━━━ Source records
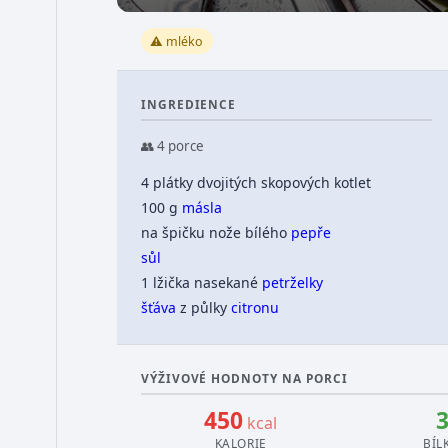
⚠️ mléko
INGREDIENCE
👥 4 porce
4 plátky dvojitých skopových kotlet
100 g
másla
na špičku nože bílého
pepře
sůl
1 lžička nasekané
petrželky
šťáva
z půlky
citronu
VÝŽIVOVÉ HODNOTY NA PORCI
450
kcal
KALORIE
BÍL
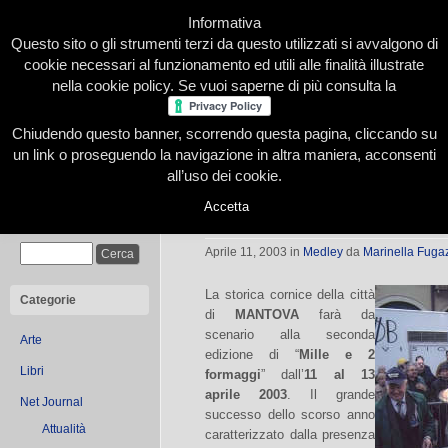
Informativa
Questo sito o gli strumenti terzi da questo utilizzati si avvalgono di
cookie necessari al funzionamento ed utili alle finalità illustrate
nella cookie policy. Se vuoi saperne di più consulta la
Chiudendo questo banner, scorrendo questa pagina, cliccando su
Home
Presentazione
Redazione
Le nostre firme
un link o proseguendo la navigazione in altra maniera, acconsenti
all’uso dei cookie.
Accetta
Mille e 2 formaggi
Cerca
Aprile 11, 2003
in
Medley
da
Marinella Fuga
La storica cornice della città
Categorie
di
MANTOVA
farà da
scenario alla seconda
Arte
edizione di “
Mille e 2
Libri
formaggi
” dall’
11 al 13
aprile 2003
. Il grande
Net Journal
successo dello scorso anno
Attualità
caratterizzato dalla presenza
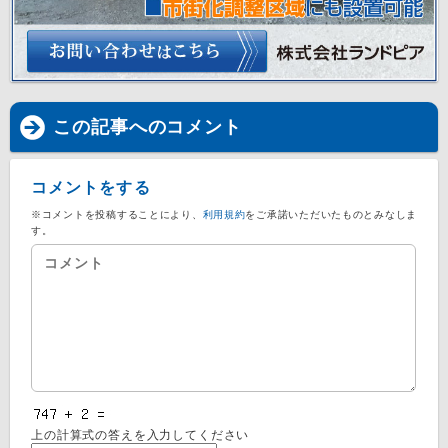
この記事へのコメント
コメントをする
※コメントを投稿することにより、
利用規約
をご承諾いただいたものとみなしま
す。
上の計算式の答えを入力してください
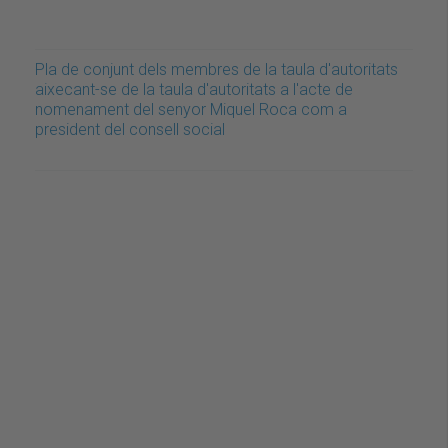
Pla de conjunt dels membres de la taula d'autoritats
aixecant-se de la taula d'autoritats a l'acte de
nomenament del senyor Miquel Roca com a
president del consell social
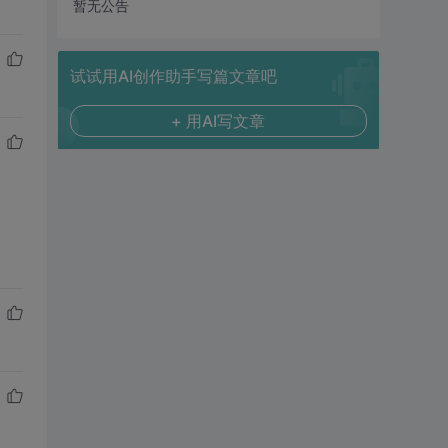
暂无公告
试试用AI创作助手写篇文章吧
+ 用AI写文章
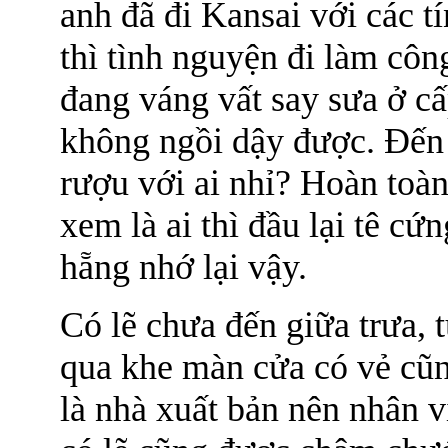
anh đã đi Kansai với các t
thì tình nguyện đi làm côn
đang váng vất say sưa ở c
không ngồi dậy được. Đến
rượu với ai nhỉ? Hoàn toà
xem là ai thì đầu lại tê cứ
hẵng nhớ lại vậy.
Có lẽ chưa đến giữa trưa, 
qua khe màn cửa có vẻ cũn
là nhà xuất bản nên nhân vi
━━━━━━
■ **What the task requires**
Copy each line above that contains the word "questo".

■ **Response to this task**
Questo sito o gli strumenti terzi da questo utilizzati si avvalgono di
Chiudendo questo banner, scorrendo questa pagina, cliccando su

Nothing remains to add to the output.